In fact the only reason that newspaper exists is because some people are foolish enough to spend and sustain their existence. :joy:


(knows someone who knows Tom quite well) #17

What about having a rule where if you don’t spend your ‘spend whatever you want’ budget on yourself, you have to give it to a cause you don’t like at the end of the month?


(Danny) #18

There is another topic on here somewhere ‘The Richest Man in Babylon’ - it is nearly 100 years old, and the parable it tells is set thousands of years ago but honestly reading that book and adopting even just a bit of what it teaches would go a long way to improving your financial life. I wish I’d discovered it when I was your age!


#19

My personal view is that when you can afford it, you should treat yourself. You work dam hard for your money.
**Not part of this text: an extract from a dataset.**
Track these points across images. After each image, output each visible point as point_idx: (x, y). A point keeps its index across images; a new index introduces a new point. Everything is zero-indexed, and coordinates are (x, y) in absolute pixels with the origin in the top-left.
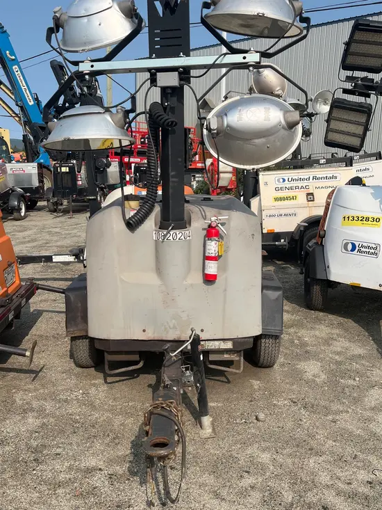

You deserve a treat every now and again


(Trevor Mitchell) #20

I’m with you on this, I often feel I’m missing out on some life magic because I have this strong desire to live without debt, I’m achieving this as I only have my mortgage although I have set the bar high with regards to how much I pay per month, but I am confident and very hopeful that when I complete on that I will be so much more content and will then have the freedom to do whatever I want whenever I want, don’t get me wrong I don’t live on dry bread and tap water,I actual fact live a pretty comfortable life but I fear that I am obsessed with driving down my mortgage almost at any cost…

Fyi I have 9 years left on my mortgage, I have a 13yeae old son and a 9 year old daughter. Who will probably both want to go to uni, so once my mortgage is nearly finished, I will probably be entering into a whole new get debt free mission to get rid of all the costs that go with uni.